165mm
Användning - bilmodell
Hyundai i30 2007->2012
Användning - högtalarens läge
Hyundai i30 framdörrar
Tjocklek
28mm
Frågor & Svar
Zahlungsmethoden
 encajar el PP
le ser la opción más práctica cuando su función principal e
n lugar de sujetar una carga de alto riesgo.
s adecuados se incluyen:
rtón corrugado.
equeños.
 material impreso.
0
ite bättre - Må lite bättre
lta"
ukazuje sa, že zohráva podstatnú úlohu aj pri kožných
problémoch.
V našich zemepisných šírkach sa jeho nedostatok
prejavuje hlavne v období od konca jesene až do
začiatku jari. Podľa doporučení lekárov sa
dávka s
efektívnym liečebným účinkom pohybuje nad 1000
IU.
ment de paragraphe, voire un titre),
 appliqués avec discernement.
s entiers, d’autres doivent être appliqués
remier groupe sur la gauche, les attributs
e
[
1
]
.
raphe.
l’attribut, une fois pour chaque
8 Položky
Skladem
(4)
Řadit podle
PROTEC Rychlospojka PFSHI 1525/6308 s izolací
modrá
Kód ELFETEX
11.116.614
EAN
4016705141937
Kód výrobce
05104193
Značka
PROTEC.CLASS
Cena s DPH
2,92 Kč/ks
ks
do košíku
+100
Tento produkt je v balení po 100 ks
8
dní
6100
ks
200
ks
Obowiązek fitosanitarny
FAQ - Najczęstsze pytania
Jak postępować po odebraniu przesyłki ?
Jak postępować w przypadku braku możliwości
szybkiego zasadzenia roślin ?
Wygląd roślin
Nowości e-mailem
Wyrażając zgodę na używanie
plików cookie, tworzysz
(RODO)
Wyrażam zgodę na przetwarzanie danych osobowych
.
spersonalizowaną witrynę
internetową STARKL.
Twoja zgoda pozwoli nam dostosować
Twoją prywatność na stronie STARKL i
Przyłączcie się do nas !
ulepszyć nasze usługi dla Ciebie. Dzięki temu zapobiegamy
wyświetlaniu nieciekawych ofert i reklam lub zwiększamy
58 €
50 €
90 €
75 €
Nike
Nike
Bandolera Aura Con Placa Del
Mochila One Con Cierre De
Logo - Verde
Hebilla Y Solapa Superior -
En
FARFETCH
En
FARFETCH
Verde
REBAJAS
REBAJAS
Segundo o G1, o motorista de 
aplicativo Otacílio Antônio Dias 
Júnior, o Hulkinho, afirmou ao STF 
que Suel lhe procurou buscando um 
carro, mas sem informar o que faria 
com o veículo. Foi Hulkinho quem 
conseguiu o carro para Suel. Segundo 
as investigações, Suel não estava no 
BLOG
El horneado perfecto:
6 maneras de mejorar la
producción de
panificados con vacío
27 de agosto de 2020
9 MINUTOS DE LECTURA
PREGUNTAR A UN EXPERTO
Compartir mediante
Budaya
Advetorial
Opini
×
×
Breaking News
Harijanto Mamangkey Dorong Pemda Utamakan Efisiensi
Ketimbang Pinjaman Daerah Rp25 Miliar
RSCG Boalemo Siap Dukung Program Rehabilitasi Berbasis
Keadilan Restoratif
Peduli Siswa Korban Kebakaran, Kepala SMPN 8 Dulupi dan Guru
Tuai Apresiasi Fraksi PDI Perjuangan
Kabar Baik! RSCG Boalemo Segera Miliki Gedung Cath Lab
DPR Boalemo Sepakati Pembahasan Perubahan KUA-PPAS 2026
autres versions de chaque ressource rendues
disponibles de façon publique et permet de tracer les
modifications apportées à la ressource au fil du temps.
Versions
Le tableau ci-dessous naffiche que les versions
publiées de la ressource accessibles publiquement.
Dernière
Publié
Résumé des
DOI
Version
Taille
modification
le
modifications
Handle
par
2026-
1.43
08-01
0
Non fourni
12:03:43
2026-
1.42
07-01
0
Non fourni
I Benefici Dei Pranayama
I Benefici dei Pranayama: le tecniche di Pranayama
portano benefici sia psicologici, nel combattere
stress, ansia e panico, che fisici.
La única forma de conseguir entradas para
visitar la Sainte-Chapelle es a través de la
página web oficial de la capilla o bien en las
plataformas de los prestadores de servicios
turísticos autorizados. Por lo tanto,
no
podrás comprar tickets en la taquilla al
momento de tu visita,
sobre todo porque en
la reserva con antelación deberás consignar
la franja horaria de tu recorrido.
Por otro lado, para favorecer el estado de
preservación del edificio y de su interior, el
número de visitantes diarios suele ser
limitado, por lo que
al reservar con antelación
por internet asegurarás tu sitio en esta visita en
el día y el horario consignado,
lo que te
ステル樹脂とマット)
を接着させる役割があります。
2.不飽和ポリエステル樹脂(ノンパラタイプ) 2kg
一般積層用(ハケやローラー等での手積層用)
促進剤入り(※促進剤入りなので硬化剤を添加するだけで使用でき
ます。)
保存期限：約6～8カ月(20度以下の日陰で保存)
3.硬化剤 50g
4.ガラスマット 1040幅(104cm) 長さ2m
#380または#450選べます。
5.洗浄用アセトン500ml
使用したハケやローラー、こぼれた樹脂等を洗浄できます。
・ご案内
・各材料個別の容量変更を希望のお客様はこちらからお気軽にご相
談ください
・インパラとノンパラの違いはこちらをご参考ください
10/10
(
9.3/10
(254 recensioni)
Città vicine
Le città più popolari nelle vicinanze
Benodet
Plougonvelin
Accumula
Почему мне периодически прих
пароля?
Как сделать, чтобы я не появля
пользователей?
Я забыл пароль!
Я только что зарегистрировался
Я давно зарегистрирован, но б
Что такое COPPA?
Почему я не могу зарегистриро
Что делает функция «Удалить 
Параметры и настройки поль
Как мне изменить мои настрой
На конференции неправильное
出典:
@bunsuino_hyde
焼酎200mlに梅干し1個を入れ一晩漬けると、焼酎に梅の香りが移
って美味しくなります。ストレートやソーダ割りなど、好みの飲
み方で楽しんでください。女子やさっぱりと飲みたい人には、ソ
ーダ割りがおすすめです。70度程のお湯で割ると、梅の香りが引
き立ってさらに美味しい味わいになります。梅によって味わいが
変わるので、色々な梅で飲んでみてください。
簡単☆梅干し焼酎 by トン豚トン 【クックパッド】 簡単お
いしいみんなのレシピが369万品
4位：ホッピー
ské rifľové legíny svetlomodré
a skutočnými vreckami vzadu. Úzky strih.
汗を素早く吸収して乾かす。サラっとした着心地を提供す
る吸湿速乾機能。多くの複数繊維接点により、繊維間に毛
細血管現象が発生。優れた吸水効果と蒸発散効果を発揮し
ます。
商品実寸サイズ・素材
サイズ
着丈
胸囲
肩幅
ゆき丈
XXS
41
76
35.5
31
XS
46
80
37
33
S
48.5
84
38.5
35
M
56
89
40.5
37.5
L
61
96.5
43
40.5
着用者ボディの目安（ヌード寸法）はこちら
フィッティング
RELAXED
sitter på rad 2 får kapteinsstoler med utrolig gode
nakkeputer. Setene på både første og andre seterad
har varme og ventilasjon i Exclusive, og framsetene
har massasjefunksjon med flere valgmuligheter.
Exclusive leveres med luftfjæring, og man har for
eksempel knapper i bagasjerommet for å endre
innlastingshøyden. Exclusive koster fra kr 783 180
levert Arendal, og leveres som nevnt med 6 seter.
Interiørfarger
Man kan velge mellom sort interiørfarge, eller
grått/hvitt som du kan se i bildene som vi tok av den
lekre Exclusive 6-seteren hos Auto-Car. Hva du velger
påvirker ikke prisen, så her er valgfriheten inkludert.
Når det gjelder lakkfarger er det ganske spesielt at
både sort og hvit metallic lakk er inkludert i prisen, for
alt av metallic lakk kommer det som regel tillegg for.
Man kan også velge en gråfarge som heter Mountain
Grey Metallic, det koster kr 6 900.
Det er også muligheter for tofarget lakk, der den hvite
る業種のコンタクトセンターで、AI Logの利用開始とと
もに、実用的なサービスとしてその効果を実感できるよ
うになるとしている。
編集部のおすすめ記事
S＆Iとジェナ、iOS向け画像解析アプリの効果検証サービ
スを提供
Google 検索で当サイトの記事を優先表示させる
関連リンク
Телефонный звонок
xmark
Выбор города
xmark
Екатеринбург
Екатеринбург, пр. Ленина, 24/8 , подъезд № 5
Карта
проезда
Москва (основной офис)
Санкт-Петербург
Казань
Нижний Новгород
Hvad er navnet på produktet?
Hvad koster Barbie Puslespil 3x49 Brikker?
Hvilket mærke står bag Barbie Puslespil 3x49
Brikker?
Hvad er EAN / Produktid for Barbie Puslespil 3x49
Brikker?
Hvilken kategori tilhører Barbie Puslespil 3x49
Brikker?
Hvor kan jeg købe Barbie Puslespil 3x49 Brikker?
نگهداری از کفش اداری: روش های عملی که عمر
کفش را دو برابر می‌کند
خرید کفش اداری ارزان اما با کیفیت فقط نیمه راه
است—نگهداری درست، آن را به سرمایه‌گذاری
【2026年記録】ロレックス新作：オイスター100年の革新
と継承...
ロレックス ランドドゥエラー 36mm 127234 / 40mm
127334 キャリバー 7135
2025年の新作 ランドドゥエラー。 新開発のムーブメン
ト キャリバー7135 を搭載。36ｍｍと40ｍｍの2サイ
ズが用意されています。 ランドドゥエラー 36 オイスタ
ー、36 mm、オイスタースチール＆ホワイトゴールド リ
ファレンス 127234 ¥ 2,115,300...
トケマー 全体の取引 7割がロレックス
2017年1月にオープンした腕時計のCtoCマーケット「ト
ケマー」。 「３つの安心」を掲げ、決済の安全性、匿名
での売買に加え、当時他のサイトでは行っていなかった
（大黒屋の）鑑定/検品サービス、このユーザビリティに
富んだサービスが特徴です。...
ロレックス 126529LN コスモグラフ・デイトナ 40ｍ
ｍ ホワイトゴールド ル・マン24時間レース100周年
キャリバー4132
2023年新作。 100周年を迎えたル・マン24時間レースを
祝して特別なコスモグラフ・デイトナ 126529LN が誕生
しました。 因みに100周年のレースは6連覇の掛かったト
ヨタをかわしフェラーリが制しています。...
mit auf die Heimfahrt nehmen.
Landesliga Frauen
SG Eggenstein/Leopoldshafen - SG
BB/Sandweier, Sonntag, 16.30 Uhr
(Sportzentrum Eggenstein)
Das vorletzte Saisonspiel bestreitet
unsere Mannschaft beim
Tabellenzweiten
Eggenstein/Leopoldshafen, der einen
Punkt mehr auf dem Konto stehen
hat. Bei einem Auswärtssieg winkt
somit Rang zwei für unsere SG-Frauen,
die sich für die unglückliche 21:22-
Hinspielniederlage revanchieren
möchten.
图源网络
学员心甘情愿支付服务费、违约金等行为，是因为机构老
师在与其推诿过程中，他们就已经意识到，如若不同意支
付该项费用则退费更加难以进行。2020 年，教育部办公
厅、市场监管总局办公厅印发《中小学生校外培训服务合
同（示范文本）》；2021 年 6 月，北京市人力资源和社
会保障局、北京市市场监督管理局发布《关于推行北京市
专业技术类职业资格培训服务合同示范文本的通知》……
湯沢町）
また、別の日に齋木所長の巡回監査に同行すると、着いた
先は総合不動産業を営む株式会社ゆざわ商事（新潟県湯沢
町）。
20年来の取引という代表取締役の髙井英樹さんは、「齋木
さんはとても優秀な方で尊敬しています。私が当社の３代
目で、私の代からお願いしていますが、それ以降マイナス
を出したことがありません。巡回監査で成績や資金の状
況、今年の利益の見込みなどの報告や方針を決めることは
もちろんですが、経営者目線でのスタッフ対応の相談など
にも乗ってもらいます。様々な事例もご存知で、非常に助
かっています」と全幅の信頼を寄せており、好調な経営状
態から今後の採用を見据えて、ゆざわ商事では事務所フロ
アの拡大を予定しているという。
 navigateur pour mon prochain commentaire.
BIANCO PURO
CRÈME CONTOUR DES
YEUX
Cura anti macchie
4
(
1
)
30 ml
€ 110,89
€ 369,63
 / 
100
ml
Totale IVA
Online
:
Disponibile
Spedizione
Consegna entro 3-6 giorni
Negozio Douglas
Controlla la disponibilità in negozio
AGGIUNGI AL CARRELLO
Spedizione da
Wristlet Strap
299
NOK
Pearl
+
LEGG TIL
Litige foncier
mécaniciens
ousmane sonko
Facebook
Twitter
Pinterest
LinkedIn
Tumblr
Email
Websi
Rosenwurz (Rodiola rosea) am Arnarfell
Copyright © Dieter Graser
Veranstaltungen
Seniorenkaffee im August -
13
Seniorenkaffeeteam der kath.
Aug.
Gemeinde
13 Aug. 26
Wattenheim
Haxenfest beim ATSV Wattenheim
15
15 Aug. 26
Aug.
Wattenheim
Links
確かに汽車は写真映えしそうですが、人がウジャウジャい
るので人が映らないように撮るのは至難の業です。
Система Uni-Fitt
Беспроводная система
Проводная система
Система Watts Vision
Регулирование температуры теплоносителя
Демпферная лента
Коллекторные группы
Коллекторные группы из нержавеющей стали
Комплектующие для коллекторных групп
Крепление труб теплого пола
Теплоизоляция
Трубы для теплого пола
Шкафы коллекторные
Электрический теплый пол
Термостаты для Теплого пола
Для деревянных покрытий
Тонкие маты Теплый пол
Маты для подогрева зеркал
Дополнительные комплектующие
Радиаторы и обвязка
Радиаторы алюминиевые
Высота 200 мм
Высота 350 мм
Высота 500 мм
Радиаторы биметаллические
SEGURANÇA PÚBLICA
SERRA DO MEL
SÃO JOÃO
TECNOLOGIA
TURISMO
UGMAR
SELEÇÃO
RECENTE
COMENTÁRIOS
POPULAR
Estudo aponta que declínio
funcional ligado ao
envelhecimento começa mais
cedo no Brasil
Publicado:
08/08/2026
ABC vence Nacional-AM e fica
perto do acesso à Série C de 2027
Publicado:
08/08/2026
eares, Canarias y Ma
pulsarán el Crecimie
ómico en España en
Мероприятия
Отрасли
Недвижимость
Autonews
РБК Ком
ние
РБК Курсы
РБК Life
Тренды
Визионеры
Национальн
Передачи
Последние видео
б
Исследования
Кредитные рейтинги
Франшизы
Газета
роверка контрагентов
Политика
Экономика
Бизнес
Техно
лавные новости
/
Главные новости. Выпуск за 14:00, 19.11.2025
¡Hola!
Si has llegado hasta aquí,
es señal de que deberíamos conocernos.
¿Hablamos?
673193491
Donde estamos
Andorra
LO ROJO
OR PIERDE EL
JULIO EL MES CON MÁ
· · ·
• [Work task]:
Beginning at the line with "AGGIUNGI AL CARRELLO" and ending at the line with "ABC vence Nacional-AM e fica", reproduce each line of the data above exactly, and add no other lines.

• [Task solution]:
AGGIUNGI AL CARRELLO
Spedizione da
Wristlet Strap
299
NOK
Pearl
+
LEGG TIL
Litige foncier
mécaniciens
ousmane sonko
Facebook
Twitter
Pinterest
LinkedIn
Tumblr
Email
Websi
Rosenwurz (Rodiola rosea) am Arnarfell
Copyright © Dieter Graser
Veranstaltungen
Seniorenkaffee im August -
13
Seniorenkaffeeteam der kath.
Aug.
Gemeinde
13 Aug. 26
Wattenheim
Haxenfest beim ATSV Wattenheim
15
15 Aug. 26
Aug.
Wattenheim
Links
確かに汽車は写真映えしそうですが、人がウジャウジャい
るので人が映らないように撮るのは至難の業です。
Система Uni-Fitt
Беспроводная система
Проводная система
Система Watts Vision
Регулирование температуры теплоносителя
Демпферная лента
Коллекторные группы
Коллекторные группы из нержавеющей стали
Комплектующие для коллекторных групп
Крепление труб теплого пола
Теплоизоляция
Трубы для теплого пола
Шкафы коллекторные
Электрический теплый пол
Термостаты для Теплого пола
Для деревянных покрытий
Тонкие маты Теплый пол
Маты для подогрева зеркал
Дополнительные комплектующие
Радиаторы и обвязка
Радиаторы алюминиевые
Высота 200 мм
Высота 350 мм
Высота 500 мм
Радиаторы биметаллические
SEGURANÇA PÚBLICA
SERRA DO MEL
SÃO JOÃO
TECNOLOGIA
TURISMO
UGMAR
SELEÇÃO
RECENTE
COMENTÁRIOS
POPULAR
Estudo aponta que declínio
funcional ligado ao
envelhecimento começa mais
cedo no Brasil
Publicado:
08/08/2026
ABC vence Nacional-AM e fica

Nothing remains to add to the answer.